Excerpted text.
/---

Figure 7: Observations of the solar eclipse realized at different wavelengths (393.37 nm, left and 535.7 nm, right), image credit: CNES
Figure 8: Observations of the solar eclipse realized at different wavelengths (607.1 nm), image credit: CNES
• Oct. 21, 2013: The PICARD data are now available to the scientific community on the web (Ref. 17).
Main goal: to show that SODISM is producing solar oblateness measurements within precision-accuracy compatible with the needs to advance solar physics, and the ability to observe p-mode at the limb and from intensity variation. Initial results are: 20)
- PICARD is producing reliable solar oblateness measurements
- The plans of the project are to continue the measurements towards the rising phase of the solar cycle to further explore the possible effect of magnetic activity on the oblateness. However, special caution will be taken into account concerning the active region effect on the inflection point determination.
- The presented measurements were obtained in the solar photospheric continuum at 782 nm. Observations at other wavelengths are needed.
- The detection of p-modes is usually made by Doppler and intensity measurements. It can now be performed at the limb. The advantage of this new method has to be studied in detail.
Note: The p-mode (or acoustic wave mode) is a type of solar oscillation mode where “pressure” acts as the prime restoring force; hence, the name p-mode. Their dynamics are determined by the variation of the speed of sound inside the sun. P-mode oscillations have frequencies > 1 mHz and are very strong in the 2-4 mHz range. P-modes at the solar surface have amplitudes of hundreds of kilometers and are readily detectable with Doppler imaging or sensitive spectral line intensity imaging. 21)
• In the fall of 2011, only very preliminary science results are available for publication. Due to the metrology characteristic of the mission, the scientific data need to be collected and processed over a long duration before meaningful results can be published. 22)
Results associated with SODISM:
- The basic information is provided by images of the Sun either as full image (from center to limb) or a ring including the limb for measurements of the solar diameter and limb shape. Some typical images are:
Figure 9: Sun surface at 393 nm (image credit: CNES)
Legend to Figure 9: The figure displays the Sun surface at 393 nm on September 9, 2010, i. e., within the Fraunhofer line of Ca II. At this wavelength, the sunspots are present, depending of the magnetic activity of the star. Such an image type can be obtained at all wavelengths; however, at a frequency compatible with the telemetry rate and compatible with the mission resources.
- Solar oblateness: By rotation of the spacecraft step by step, the collected data allow to determine the solar oblateness and the distortion of the instrument optics. We found an equator pole change of 9 mas with a slight wavelength dependence. Using data at different time, a study of the oblateness as a function of the solar activity will be carried out.
- Solar diameter: The first measurements obtained in August 2010 were found close to values as expected from theoretical modeling. In particular, the diameter at 393 nm (Ca II line) was found greater than at 535 nm (in the photospheric continuum) by about 400 mas as predicted.
Using uncorrected images from flatfield, distortion, internal scale, and dark current, the project has detected a slow drift of the solar diameter, which is wavelength dependent. Presently, the project is studying the appropriate software to use the calibration data recorded in orbit for the purpose of corrections.

\---

Your tasks.
a) Answer each question using the PICARD text.
(i) At what wavelength were the presented solar oblateness measurements obtained?
(ii) In which frequency range are p-mode oscillations very strong?
(iii) By about how much did the diameter at 393 nm exceed the diameter at 535 nm?
b) Reproduce the PICARD text from "- PICARD is" up to and including "wavelengths are needed.", swapping "caution" for "care".
The material that follows the PICARD text is drawn from a separate source.

Supplied data.

/---

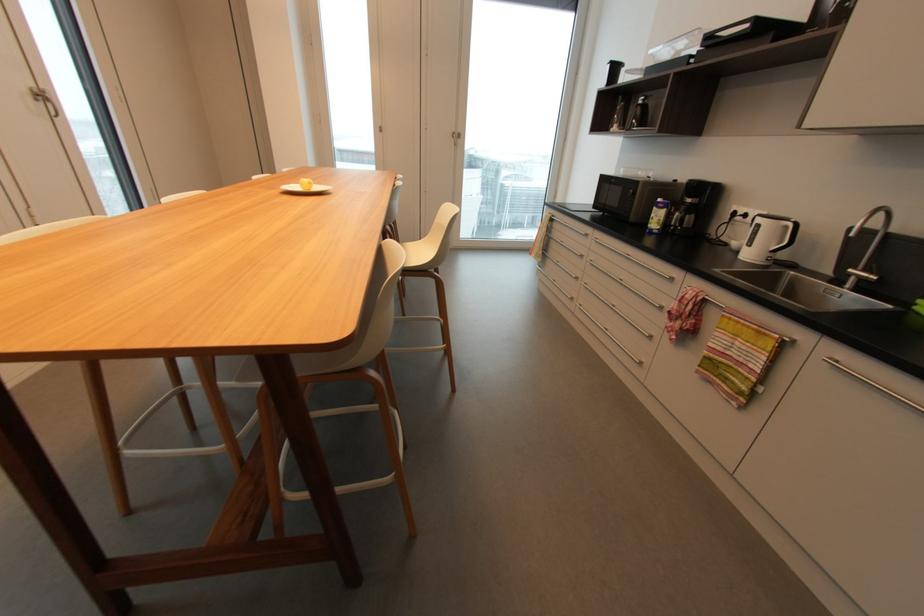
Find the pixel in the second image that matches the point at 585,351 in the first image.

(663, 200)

\---

Responses.
a)
(i) 782 nm
(ii) 2-4 mHz
(iii) About 400 mas

b)
- PICARD is producing reliable solar oblateness measurements
- The plans of the project are to continue the measurements towards the rising phase of the solar cycle to further explore the possible effect of magnetic activity on the oblateness. However, special care will be taken into account concerning the active region effect on the inflection point determination.
- The presented measurements were obtained in the solar photospheric continuum at 782 nm. Observations at other wavelengths are needed.